By the time the liberation movements were unbanned, exiles returned and political prisoners released in 1990, the African middle class was well-cemented and had distanced itself from the struggle. Participation and leadership of the struggle was left to “com-tsotsis” — angry, bitter young males who had nothing to lose — and a few other individuals in the churches and trade unions.
Instead, the African middle class stealthily creeped into a bourgeois lifestyle where it enjoyed the same privileges as the European have-everything. They spoke of the winds of change that were taking place following the scrapping of the social apartheid laws in the mid-1980s that allowed blacks and whites to sleep in the same hotels, have sex, live in the same neighbourhoods and speak the same language.
We listened to a lot of BC adherents who pointed out how the African middle class was solidified to be a “buffer zone”. It was condemned as having become part of the problem. But then some of the exiles returned, too, with PhDs and master’s degrees from Europe and the US to enlarge the middle class. The African middle class was strengthened and consolidated.
Some of the lucky ones went on to become cabinet ministers, director-generals and other top ranking officials in the post-1994 government. They were also rising to managing director and CEO positions in the corporate world. Indeed, they were very fluent and articulate in English and gave birth to children that did not speak indigenous African languages.
Over the last 20 years, the African middle class is a fact of life and has radically changed the notion of African identity, lifestyle and achievement. The values it holds — selfishness, materialism, hard work and determination, for instance — are human and universal and cannot be classified as belonging to any particular race or class. But they have not hesitated to distance themselves from the African have-nothing and see themselves as the leadership that knows what is best for the majority. They have taken to what is misperceived to be European culture and way of life that is part of globalisation.
Everybody is striving to have a house in the suburbs, two cars in the garage, children in private schools and, above all, English as the medium of communication.
The BC adherents from the 1960s and 1970s have vanished from the cultural and political scene to become part of the chattering classes themselves. In fact, the lines that divided the European haves from the African have-nots have blurred so that everyone is now an African. There are no blacks or whites but simply South African citizens that are equal, even though some may be more equal.
We listened to BC exponents when we were young and thought they were men and women who knew what they were talking about, especially when it came to envisaging the future African majority ruling society. Some of our consciences lie uneasy at night for we do not know what truth is. There are far too many contradictions in what was taught and what we see practised and lived. So we find ourselves swinging like a pendulum.
It will not get you anywhere to talk about black and white or the European haves and the African have-nothing. It is all integration, now, in one big African melting pot of non-racial brotherhood and equality.
If any man or woman were to tell us to stop thinking like African have-nots in Africa, asking us to become part of globalisation, it would be in line with what was started after 1976 or even before. There is no question that we now live in the 21st century where the unjust economic system depends on over-exploitation of the African have-nots, skin colour does not matter, anymore, as it is the same difference. Exploiters come in all shades.

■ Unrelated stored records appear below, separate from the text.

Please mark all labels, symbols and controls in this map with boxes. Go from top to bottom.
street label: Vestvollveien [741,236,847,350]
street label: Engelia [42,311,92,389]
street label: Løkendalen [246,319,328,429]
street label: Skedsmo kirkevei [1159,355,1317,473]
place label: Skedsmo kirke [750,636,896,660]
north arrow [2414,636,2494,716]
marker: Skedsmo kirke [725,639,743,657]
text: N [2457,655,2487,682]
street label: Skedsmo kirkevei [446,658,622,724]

This is the new world where every man lives for himself and Africa is for us all. As for those who continue to point out the world of the European haves and African have-nots, perhaps we need not worry ourselves too much about them for they, too, use those politics to create economic opportunities for themselves.
In short, it is a bad idea to look at the world in terms of black and white or European and African. We are now all in this together. It is either we live as globalised brothers and sisters or just destroy the Africa that threatens to take us back to the primitive ages.